Indians love weddings, and a significant fraction of the marriages 'arranged' in India (which would amount to a healthy fraction of the total weddings in the world at any moment!) are based on the compatibility of horoscopes that must be determined by an expert astrologer. A 'matching algorithm' is run to determine the compatibility of horoscopes on various attributes. The outcome is an integer and a certain lower threshold must be met for the alliance to be considered worthwhile. The bigger the score, the brighter the predicted future of the proposed marriage. An unattainable upper bound for this score among mortals is a perfect 36/36 (?) which was achieved for the divine pair of Sri Rama (an Avatar of Lord Vishnu, the preserver) and his consort, Mother Sita (the daughter of Goddess Earth), whose perfect union is the basis of one of the two great Indian epics, the Ramayana.

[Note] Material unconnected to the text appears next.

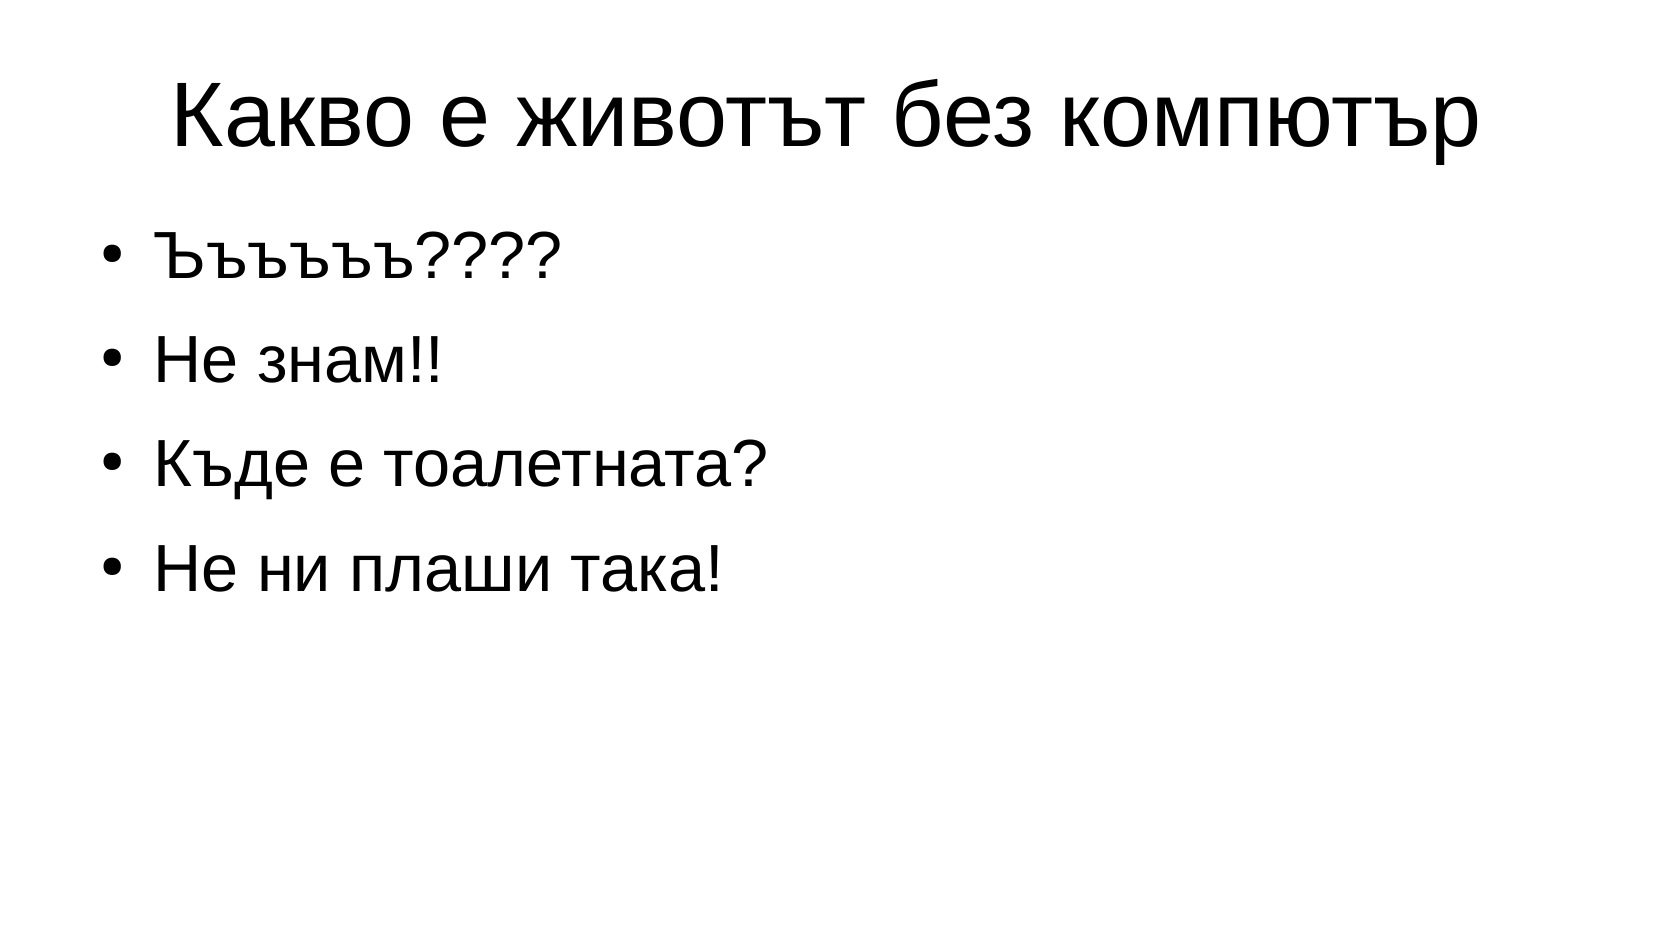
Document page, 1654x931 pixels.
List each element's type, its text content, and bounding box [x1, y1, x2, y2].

list Ъъъъъъ???? Не знам!! Къде е тоалетната? Не ни плаши така! [82, 217, 1571, 758]
title Какво е животът без компютър [82, 37, 1571, 193]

In today's world, horoscope-matching is a fun and educative exercise for Indian couples ready to take the plunge, while also connecting with many thousand years of uninterrupted native culture. However, the problem arises when matchmakers begin to take astrological (or analytical) predictions way too seriously, and at the expense of every other reasonable consideration such as the 'content of a person's character', as the noble Dr M. L. King Jr. said. Thus it is not surprising that even the most 'secular' of Indian politicians is a fanatical follower of astrology. As members of generation-A (the analytical generation), we would love to think that we are different but things haven't changed all that much. One only needs to look at the "analytics" employed by online dating sites. The 'Analytic Age' blog had an interesting post relating to this a while ago. When it comes to making strategically useful match-making predictions, today's analytics is not much of an improvement.

Tactical Level
On the other hand, when it comes to tactics, banking on stars to bail us out on V-days and anniversaries is a recipe for 'crash and burn'. In this rare instance, a large variance can actually be good since it is the opposite of 'routine and boring', in keeping with the 'variety seeking' behavior of shoppers observed in descriptive retail analytics. But this risk is at odds with the eventual reward so we must choose our objective with care. V-days follows a geometric probability distribution, where you have to win every year just to stay in the game. One big meltdown and you are out, regardless of the big wins you had in the past when your mojo peaked. By all accounts, the expectation of tolerance on these days is ruthlessly Markovian, so remember the gambler's ruin and plan accordingly.

Operational Level
Under the assumptions of our tactical model, the default aim on the eve of any given V-day is to minimize maximum regret so we can live to see another V-day. On the other hand, if we want to go for it on 4th down, then maximizing expected value it is. However, the operational plan must have an ability to fall-back to the default objective. This way we can contain second-order effects (collateral damage) while also constraining our primary losses.

This will be a submission toward the February Informs blog challenge on 'OR and Love'.